Author :Paul John Eakin Publisher :Cornell University Press Release Date :1999 ISBN :0801485983 Pages :228 pages File Format : PDF, EPUB, TEXT, KINDLE or MOBI Rating :4.8/5 (148 download)
Download PDF How Our Lives Become Stories by Paul John Eakin and published by Cornell University Press. This book was released on 1999 with total page 228 pages. Available in PDF, EPUB and Kindle. Book excerpt: The popularity of such books as Frank McCourt's Angela's Ashes, Mary Karr's The Liars' Club, and Kathryn Harrison's controversial The Kiss, has led columnists to call ours "the age of memoir." And while some critics have derided the explosion of memoir as exhibitionistic and self-aggrandizing, literary theorists are now beginning to look seriously at this profusion of autobiographical literature.

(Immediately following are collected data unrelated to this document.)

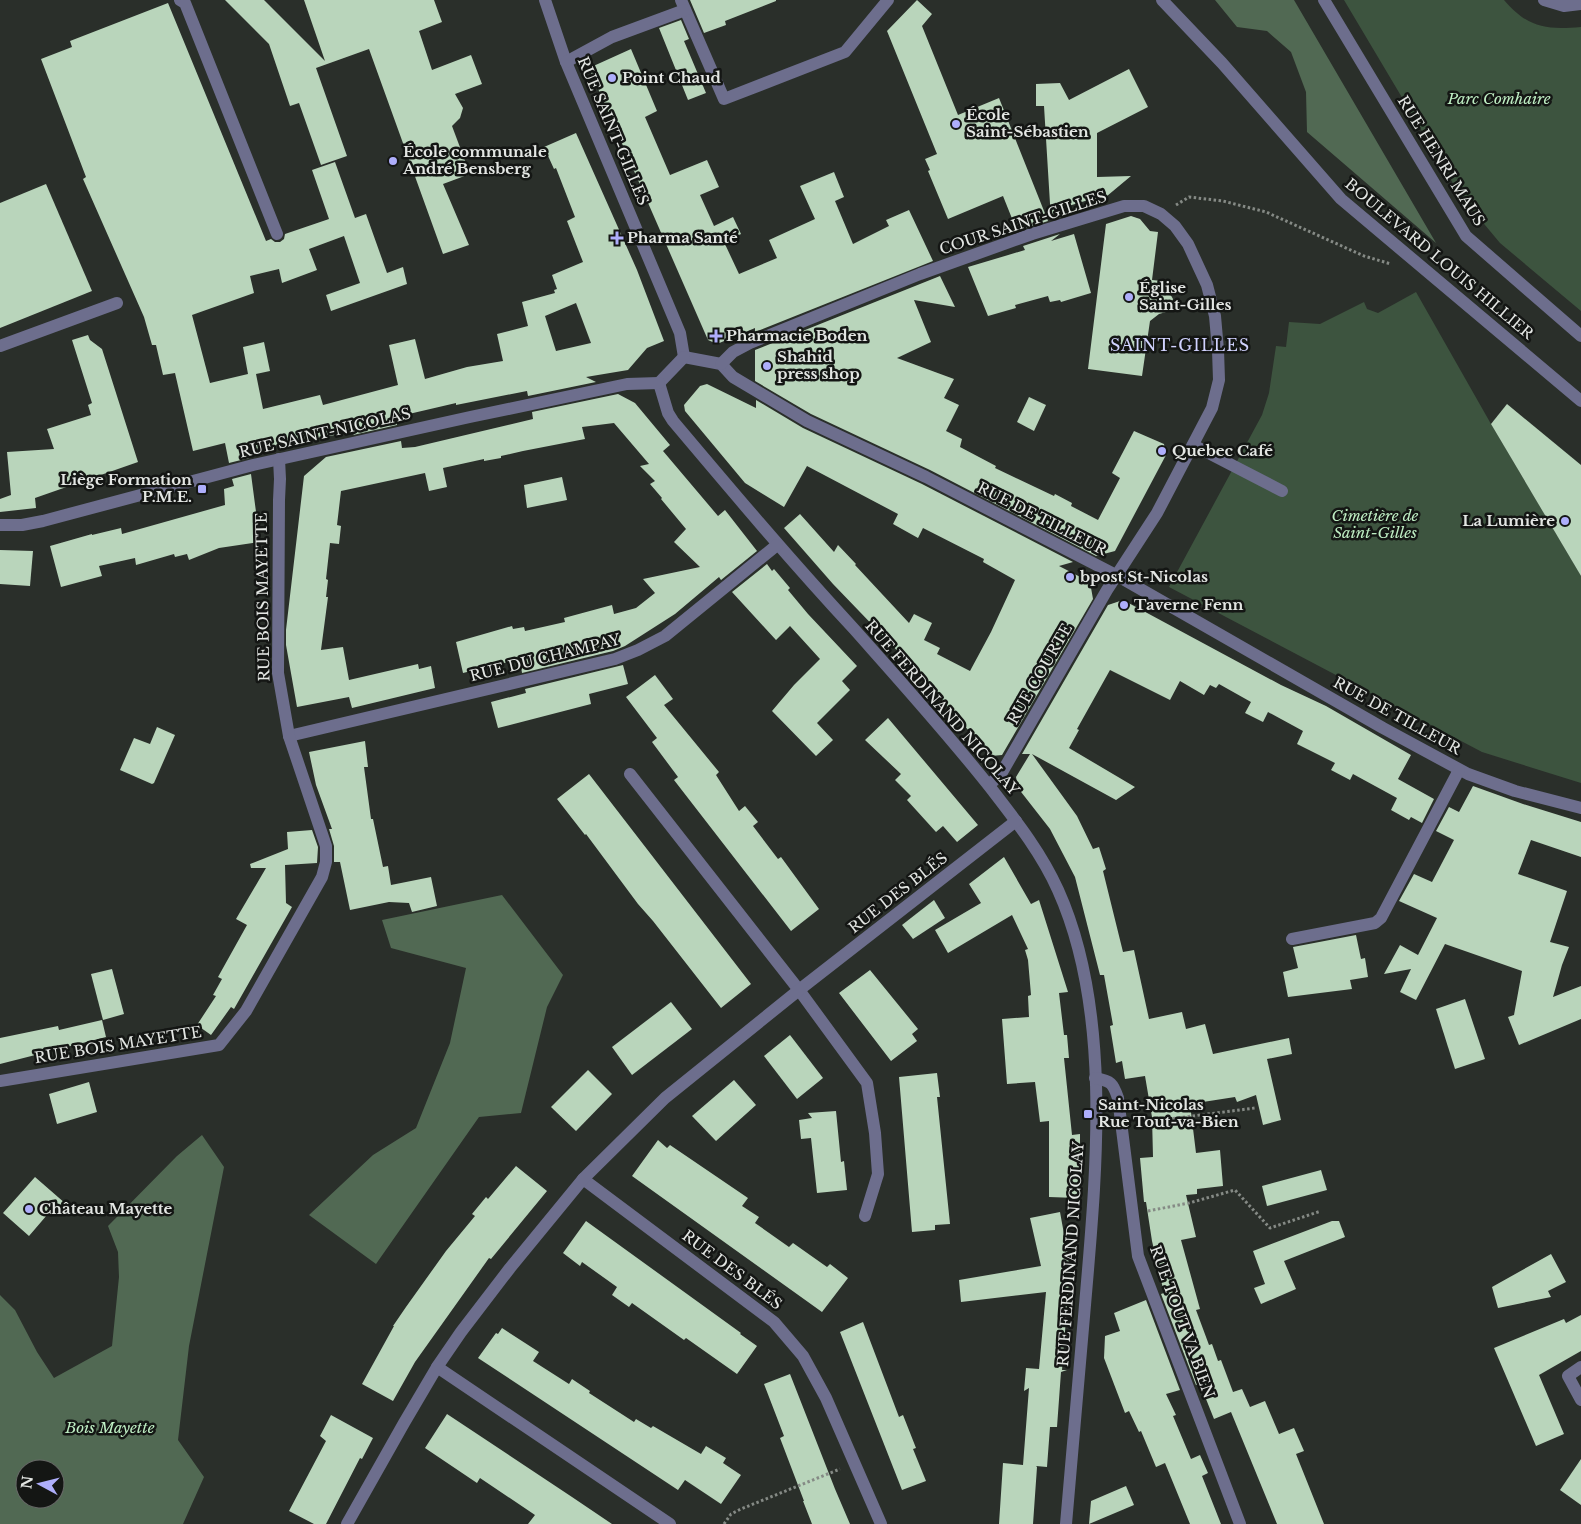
<svg xmlns="http://www.w3.org/2000/svg" width="1581" height="1524" font-family="'Libre Baskerville',serif">
  <rect width="100%" height="100%" fill="#2a2f2a"/>
  <g fill="#3d543f">
    <path d="M1344 0H1504C1528 28 1546 30 1581 27V311L1500 243 1460 195Z"/>
    <path d="M1416 292 1491 424 1581 576V783L1482 752 1169 587 1262 415 1269 393 1276 346 1286 347 1289 322 1320 324 1364 302 1367 309 1378 313Z"/>
  </g>
  <g fill="#516953" fill-rule="evenodd">
    <path d="M1215 0H1294L1436 243 1307 132 1306 92 1291 52 1267 31 1237 27Z"/>
    <path d="M502 895 563 975 547 1007 521 1113 479 1117 376 1264 309 1215 373 1155 416 1128 450 1043 466 968 391 948 382 920Z"/>
    <path d="M202 1135 224 1167 189 1346 178 1440 204 1477 183 1524H0V1295L15 1310 37 1352 54 1378 112 1346 119 1277 118 1252 108 1226 177 1156ZM25 1469H55V1499H25Z"/>
  </g>
  <g fill="#b9d5bb" fill-rule="evenodd">
    <path d="M225 0H264L325 61 304 0H434L442 22 419 31 432 70 471 55 482 84 455 94 463 108 460 118 452 126 470 174 443 184 469 245 443 254 369 49 316 68 347 156 321 165 299 103 290 106 269 44Z"/>
    <path d="M690 0H776V1L725 21 726 25 704 33Z"/>
    <path d="M917 0 932 14 922 26 958 115 999 98 1048 221 1017 231 1003 196 948 219 928 171 930 170 925 159 937 154 887 31Z"/>
    <path d="M168 3 266 241 271 239 275 242H280L284 239 285 234 329 219 312 170 335 162 355 218 366 214 387 273 403 267 407 284 331 311 326 295 360 283 344 236 309 249 317 270 282 283 279 269 250 276 254 293 192 315 210 383 248 374 243 347 264 342 270 371 256 374 263 409 320 395 323 405 398 385 389 345 415 339 425 379 467 367 503 361 497 334 528 326 522 302 555 293 554 290 557 289 552 275 583 262 567 221 575 217 556 168 554 169 544 147 576 133 637 270 664 341 647 348 628 370 586 377 596 382 528 396 527 391 456 405V403L396 417 397 425 353 435 358 431 248 450 249 458 229 463 225 443 193 451 175 373 163 375 156 345H152L144 317 83 179 86 177 41 59 72 47 70 41ZM576 303 591 343 556 351 545 316Z"/>
    <path d="M681 20 689 39 684 41 706 93 688 100 659 28Z"/>
    <path d="M631 49 657 111 645 117 670 175 707 160 719 187 700 195 714 226 733 217 741 234 724 242 739 274 777 258 769 240 815 219 800 186 834 172 844 197 835 201 853 244 889 226 886 220 909 210 933 261 755 332V328L717 344 708 340 589 68Z"/>
    <path d="M1129 69 1148 107 1097 133V177L1131 176 1101 201H1085L1065 207 1068 215 1051 220 1044 106H1036V84L1060 83 1069 100Z"/>
    <path d="M46 184 92 291 0 328V203Z"/>
    <path d="M1131 216 1140 219 1150 231 1158 232 1152 280 1162 281V287L1169 292 1173 299 1170 309 1166 312 1159 314 1150 321 1142 376 1088 369 1106 224Z"/>
    <path d="M1060 234 1051 241 1074 234 1091 293 1061 302 1060 300 1050 302 1048 296 1015 305 1016 308 988 316 968 267 1025 250 1023 246Z"/>
    <path d="M940 276 955 307 914 300 931 342 897 358 954 379 944 398 959 405 946 431 962 439 960 447 996 466 995 468 1054 496 1055 494 1072 503 1071 506 1098 520 1120 478 1112 473 1134 431 1164 444 1166 455 1115 551 1096 556 930 470 811 414 755 381V350Z"/>
    <path d="M88 335 90 340 102 349 138 462 35 498 36 508 0 512V499L11 495 7 452 54 449 47 429 91 415 88 405 92 403 72 340Z"/>
    <path d="M707 384 756 408V400L803 428 922 484 1073 562 1059 566 1090 582 1093 599 1002 755 991 756 911 665 833 584 784 528 800 514 834 552 838 545 856 564 855 565 909 623 914 614 932 623 924 640 940 648 937 654 970 671 991 632 1015 580 983 562 984 559 923 528 918 538 893 524 898 514 807 466 784 507 745 483 685 411 684 405 700 386Z"/>
    <path d="M618 394 635 403 670 445 663 451 718 516 725 510 757 551 721 580 719 577 675 614 625 646 613 651 522 673 520 659 463 673 456 642 512 626 513 629 524 627 525 631 565 622 564 618 612 605 614 614 636 608 655 593 643 579 700 567 674 542 686 529 661 499 662 498 650 484 655 481 640 466 649 464 614 423 582 427 585 439 523 451 501 456V458L484 461V459L443 468 447 487 429 491 425 473 341 491 337 525 341 526 339 544 330 543 326 579 328 580 326 597H328L321 650 343 647 349 680 418 664 419 669 431 666 435 688 352 708 349 697 297 707 286 645V630L304 476 326 457 401 441 402 448 415 447 533 419 532 412Z"/>
    <path d="M1029 397 1046 405 1034 431 1017 422Z"/>
    <path d="M1507 404 1581 465V576L1491 424Z"/>
    <path d="M251 474 260 542 219 548 189 560 187 554 175 557 174 554 136 565 135 558 99 566 102 576 61 587 50 546 92 534V535L121 528 122 534 225 505 224 489 234 486 232 479Z"/>
    <path d="M562 477 567 500 527 508 524 485Z"/>
    <path d="M0 550 33 551 30 586 0 584Z"/>
    <path d="M767 564 772 571 774 569 790 588 788 590 808 614 857 666 842 681 850 690 817 723 833 740 816 756 772 711 794 685 820 659 790 626 776 640 732 592Z"/>
    <path d="M1123 600 1281 685 1326 706 1411 755 1398 779 1434 799 1422 823 1411 817 1409 820 1391 810 1397 798 1353 774 1350 780 1331 770 1335 763 1297 744 1303 731 1268 712 1263 722 1245 713 1251 702 1219 684 1216 688 1210 685 1204 695 1180 681 1170 700 1110 670 1077 729 1079 730 1069 748 1135 787 1116 800 1032 754 1077 816 1093 849 1099 847 1106 869 1103 871 1123 952 1134 950 1149 1019 1182 1012 1186 1029 1205 1024 1213 1054 1289 1038 1292 1054 1267 1059 1281 1120 1263 1125 1256 1095 1237 1102 1235 1097 1190 1104 1196 1153 1220 1150 1223 1186 1197 1189V1194L1186 1195 1196 1237 1181 1240 1200 1309 1196 1310 1209 1345 1212 1344 1218 1361 1221 1360 1233 1392 1242 1389 1250 1407 1265 1401 1279 1434 1294 1428 1304 1451 1296 1454 1324 1524H1277L1231 1412 1214 1419 1200 1384 1196 1385 1161 1294 1164 1293 1152 1241 1146 1202H1144L1140 1158 1153 1157 1152 1117 1145 1076 1125 1079 1122 1061 1116 1063 1110 1026 1113 1025 1104 975H1100L1075 877 1050 829 1018 788 1016 777 1030 754H1022L1108 605Z"/>
    <path d="M623 665 628 684 589 694 591 704 498 728 491 702 526 693 525 689Z"/>
    <path d="M655 675 673 699 664 705 719 772 716 775 739 811 745 806 758 822 753 826 778 859 781 857 819 909 791 931 674 780 678 777 652 742 657 738 626 697Z"/>
    <path d="M888 718 978 825 957 842 943 826 936 832 907 800 911 796 895 780 901 774 865 740Z"/>
    <path d="M157 727 175 735 154 783 152 784 120 770 134 738 150 744Z"/>
    <path d="M365 741 368 767H364L371 819H373L383 867 388 866 391 885 431 877 437 906 412 912 409 903 389 902 350 910 340 862H334V846L329 829H332L316 785 309 752Z"/>
    <path d="M589 774 751 984 721 1008 653 921 638 904 586 834 585 835 557 799Z"/>
    <path d="M1473 786 1523 804 1581 822V857L1531 840 1518 874 1567 891 1550 942 1569 947 1562 965 1553 997 1581 986V1019L1519 1045 1508 1017 1514 1015 1522 971 1445 944 1416 1000 1400 992 1411 969 1384 974 1400 945 1418 955 1437 918 1399 901 1414 874 1432 882 1454 840 1436 831 1449 807 1459 812Z"/>
    <path d="M312 830 318 847 317 863 285 865 286 903 292 907 234 1009 231 1007 211 1035 197 1025 216 996 213 995 222 979 218 977 247 925 236 919 266 868H251L250 864 288 849 287 832Z"/>
    <path d="M1004 857 1031 904 1039 900 1068 992 1059 993 1064 1035H1067L1069 1058H1064L1072 1135 1080 1134V1170L1077 1198 1049 1197V1121L1040 1122 1035 1082 1007 1084 1002 1019 1029 1017 1028 996 1031 995 1028 960 1025 950 1028 949 1012 915 948 953 935 930 981 903 969 884Z"/>
    <path d="M934 900 945 918 913 939 902 925Z"/>
    <path d="M1356 935 1361 959 1365 958 1368 977 1350 980 1352 989 1288 997 1283 972 1298 968 1293 947Z"/>
    <path d="M112 969 124 1014 103 1020 91 974Z"/>
    <path d="M870 970 918 1029 912 1034 917 1041 891 1061 839 993Z"/>
    <path d="M1465 999 1485 1059 1455 1069 1436 1009Z"/>
    <path d="M671 1002 692 1029 632 1075 612 1047Z"/>
    <path d="M102 1020 106 1037 0 1064V1038L58 1026 59 1030Z"/>
    <path d="M790 1035 823 1078 797 1099 764 1056Z"/>
    <path d="M588 1070 612 1094 576 1131 551 1107Z"/>
    <path d="M937 1073 940 1097H937L950 1224 935 1225V1230L912 1232 899 1077Z"/>
    <path d="M734 1080 756 1105 716 1141 692 1116Z"/>
    <path d="M89 1082 97 1112 57 1124 49 1094Z"/>
    <path d="M836 1111 841 1162 844 1161 847 1190 817 1193 811 1138 801 1139 799 1120 812 1118 808 1113Z"/>
    <path d="M658 1140 667 1148 670 1145 748 1198 742 1206 759 1217 755 1223 789 1247 793 1243 827 1267 830 1264 848 1278 822 1312 632 1176Z"/>
    <path d="M516 1166 547 1191 491 1259 489 1258 415 1362 393 1401 362 1384 394 1326H393L406 1307 446 1251 475 1216 472 1214 486 1197 488 1199Z"/>
    <path d="M1321 1170 1327 1190 1267 1206 1262 1186Z"/>
    <path d="M35 1177 66 1204 53 1208 29 1236 3 1213Z"/>
    <path d="M1060 1212 1070 1267 1062 1370H1067L1061 1372 1057 1427H1050L1047 1467 1036 1466 1037 1467 1033 1524H999L1003 1463 1023 1465 1029 1388 1024 1391 1026 1368 1039 1369 1046 1292 961 1302 959 1280 1041 1266 1030 1218Z"/>
    <path d="M586 1221 741 1333 740 1334 757 1346 737 1374 686 1338 684 1340 632 1303 629 1307 612 1295 617 1287 582 1262 580 1266 563 1253Z"/>
    <path d="M1332 1221H1339L1345 1237 1284 1261 1296 1289 1261 1304 1254 1288 1265 1284 1253 1251Z"/>
    <path d="M1551 1254 1566 1282 1548 1291 1551 1297 1498 1308 1492 1287Z"/>
    <path d="M1146 1300 1180 1390 1166 1394 1176 1415 1173 1416 1191 1459 1200 1455 1208 1473 1202 1476 1221 1524H1190L1165 1463 1156 1467 1141 1431 1139 1432 1129 1411 1125 1413 1104 1358 1105 1336 1120 1331 1114 1313Z"/>
    <path d="M1581 1315V1351L1539 1375 1564 1434 1536 1446 1494 1348 1564 1319 1566 1323Z"/>
    <path d="M863 1322 899 1417 903 1415 916 1448 913 1449 926 1481 902 1490 840 1332Z"/>
    <path d="M502 1328 539 1352 533 1361 569 1384 572 1379 590 1391 589 1393 634 1422 636 1419 651 1428 653 1426 701 1454 706 1446 726 1458 723 1463 741 1475 721 1504 685 1480 678 1490 478 1358 496 1333 498 1334Z"/>
    <path d="M790 1374 835 1489 850 1524H812L803 1501H804L780 1438 784 1436 764 1384Z"/>
    <path d="M447 1414 572 1497 612 1524H528L535 1515 480 1478 477 1483 425 1448Z"/>
    <path d="M331 1415 373 1438 362 1459 360 1458 326 1524H314L289 1511 326 1441 320 1436Z"/>
    <path d="M1581 1459V1505L1560 1490Z"/>
    <path d="M1126 1486 1134 1505 1089 1524 1091 1501Z"/>
  </g>
  <g fill="none" stroke-linecap="round" stroke-linejoin="round">
    <g stroke="#858a85" stroke-width="3" stroke-dasharray="2.5 2.5" stroke-linecap="butt">
      <path d="M1176 205 1189 197 1223 201 1266 212 1364 256 1391 264"/>
      <path d="M1138 1123 1255 1108"/>
      <path d="M1148 1211 1189 1203 1235 1190 1270 1228 1321 1211"/>
      <path d="M724 1524 731 1514 741 1509 840 1469"/>
    </g>
    <g stroke="#6d6e8d" stroke-width="12">
      <path d="M180 0 185 3 277 234"/>
      <path d="M545 0 566 62 680 333 684 357"/>
      <path d="M681 0 724 99 845 52 888 0"/>
      <path d="M1162 0 1222 63 1341 199 1581 401"/>
      <path d="M1324 0 1466 236 1581 336"/>
      <path d="M1544 0 1564 6 1581 4"/>
      <path d="M566 62 612 37 685 10"/>
      <path d="M0 346 117 303"/>
      <path d="M684 357 721 364 733 377 807 421 926 477 1116 575 1383 728 1468 774 1515 791 1581 808"/>
      <path d="M721 364 733 352 750 343 920 274 1032 234 1124 206H1144L1161 214 1175 226 1188 244 1207 285 1215 316 1218 350 1219 380 1212 408 1157 513 1107 590 1001 774 989 785"/>
      <path d="M659 383 668 413 673 421C732 491 791 561 854 629 901 682 949 735 993 791 1017 822 1042 854 1058 890 1113 1012 1096 1176 1085 1305 1079 1378 1073 1451 1066 1524"/>
      <path d="M659 383 684 357"/>
      <path d="M1193 445 1282 491"/>
      <path d="M0 525H22L43 521 253 465 470 417 627 384 659 383"/>
      <path d="M289 736 615 659 638 650 665 636 777 545"/>
      <path d="M630 774 799 990 867 1083 875 1133 878 1174 865 1216"/>
      <path d="M1292 939 1375 923 1381 918 1459 770"/>
      <path d="M1095 1078C1111 1081 1113 1083 1118 1098L1138 1256 1240 1524"/>
      <path d="M0 1081 219 1045 246 1011 322 877 326 862V846L289 736 278 673 279 500 280 479 279 459"/>
      <path d="M583 1179 774 1322 803 1356 826 1398 881 1524"/>
      <path d="M437 1367 670 1524"/>
      <path d="M1581 1367 1568 1376 1581 1400"/>
      <path d="M347 1524 404 1423 437 1367 461 1332 510 1268 583 1179 665 1098 799 990 1016 821"/>
    </g>
  </g>
  <g fill="#aeaefb" stroke="#141614" stroke-width="2">
    <circle cx="612" cy="78" r="5"/>
    <circle cx="956" cy="124" r="5"/>
    <circle cx="393" cy="161" r="5"/>
    <path d="M614.5 230.5h5v5h5v5h-5v5h-5v-5h-5v-5h5z"/>
    <circle cx="1129" cy="297" r="5"/>
    <path d="M713.5 328.5h5v5h5v5h-5v5h-5v-5h-5v-5h5z"/>
    <circle cx="767" cy="366" r="5"/>
    <circle cx="1162" cy="451" r="5"/>
    <rect x="197" y="484" width="10" height="10" rx="2.5"/>
    <circle cx="1565" cy="521" r="5"/>
    <circle cx="1070" cy="577" r="5"/>
    <circle cx="1124" cy="605" r="5"/>
    <rect x="1083" y="1109" width="10" height="10" rx="2.5"/>
    <circle cx="29" cy="1209" r="5"/>
  </g>
  <g text-anchor="middle" stroke-width="5" stroke-linejoin="round" paint-order="stroke">
    <g font-size="15" font-weight="bold" fill="#e3e6e3" stroke="#141614" text-anchor="start">
      <text x="622" y="83">Point Chaud</text>
      <text x="966" y="120">École<tspan x="966" dy="17">Saint-Sébastien</tspan></text>
      <text x="403" y="157">École communale<tspan x="403" dy="17">André Bensberg</tspan></text>
      <text x="627" y="243">Pharma Santé</text>
      <text x="1139" y="293">Église<tspan x="1139" dy="17">Saint-Gilles</tspan></text>
      <text x="726" y="341">Pharmacie Boden</text>
      <text x="777" y="362">Shahid<tspan x="777" dy="17">press shop</tspan></text>
      <text x="1172" y="456">Quebec Café</text>
      <text x="192" y="485" text-anchor="end">Liège Formation<tspan x="192" dy="17">P.M.E.</tspan></text>
      <text x="1555" y="526" text-anchor="end">La Lumière</text>
      <text x="1080" y="582">bpost St-Nicolas</text>
      <text x="1134" y="610">Taverne Fenn</text>
      <text x="1098" y="1110">Saint-Nicolas<tspan x="1098" dy="17">Rue Tout-va-Bien</tspan></text>
      <text x="39" y="1214">Château Mayette</text>
    </g>
    <g font-size="15" font-style="italic" fill="#bfefc4" stroke="#141614">
      <text x="1499" y="104">Parc Comhaire</text>
      <text x="1375" y="521">Cimetière de<tspan x="1375" dy="17">Saint-Gilles</tspan></text>
      <text x="110" y="1433">Bois Mayette</text>
    </g>
    <g font-size="15" fill="#e3e6e3" stroke="#141614">
      <text transform="translate(613 131) rotate(67)" y="5">RUE SAINT-GILLES</text>
      <text transform="translate(1441 161) rotate(58)" y="5">RUE HENRI MAUS</text>
      <text transform="translate(1023 223) rotate(-18)" y="5">COUR SAINT-GILLES</text>
      <text transform="translate(1439 259) rotate(40)" y="5">BOULEVARD LOUIS HILLIER</text>
      <text transform="translate(325 433) rotate(-13)" y="5">RUE SAINT-NICOLAS</text>
      <text transform="translate(1042 519) rotate(27)" y="5">RUE DE TILLEUR</text>
      <text transform="translate(263 597) rotate(-91)" y="5">RUE BOIS MAYETTE</text>
      <text transform="translate(545 658) rotate(-14)" y="5">RUE DU CHAMPAY</text>
      <text transform="translate(1040 674) rotate(-60)" y="5">RUE COURTE</text>
      <text transform="translate(942 708) rotate(49)" y="5">RUE FERDINAND NICOLAY</text>
      <text transform="translate(1397 716) rotate(29)" y="5">RUE DE TILLEUR</text>
      <text transform="translate(898 893) rotate(-38)" y="5">RUE DES BLÉS</text>
      <text transform="translate(118 1045) rotate(-9)" y="5">RUE BOIS MAYETTE</text>
      <text transform="translate(1071 1254) rotate(-86)" y="5">RUE FERDINAND NICOLAY</text>
      <text transform="translate(732 1270) rotate(37)" y="5">RUE DES BLÉS</text>
      <text transform="translate(1182 1322) rotate(70)" y="5">RUE TOUT VA BIEN</text>
    </g>
    <g font-size="16" letter-spacing="1" fill="#d1d3ff" stroke="#141614">
      <text x="1180" y="351">SAINT-GILLES</text>
    </g>
  </g>
  <g transform="translate(40 1484) rotate(277)"><circle r="24" fill="#141614" stroke="#676967"/>
  <path d="M0-4L9 19L0 12L-9 19Z" fill="#aeaefb"/>
  <text y="-8" font-size="14" font-weight="bold" text-anchor="middle" fill="#e3e6e3">N</text>
  </g>
</svg>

Informed by literary, scientific, and experiential concerns, How Our Lives Become Stories enhances our knowledge of the complex forces that shape identity, and confronts the equally complex problems that arise when we write about who we think we are. Using life writings as examples—including works by Christa Wolf, Art Spiegelman, Oliver Sacks, Henry Louis Gates, Melanie Thernstrom, and Philip Roth—Paul John Eakin draws on the latest research in neurology, cognitive science, memory studies, developmental psychology, and related fields to rethink the very nature of self-representation. After showing how the experience of living in one's body shapes one's identity, he explores relational and narrative modes of being, emphasizing social sources of identity, and demonstrating that the self and the story of the self are constantly evolving in relation to others. Eakin concludes by engaging the ethical issues raised by the conflict between the authorial impulse to life writing and a traditional, privacy-based ethics that such writings often violate.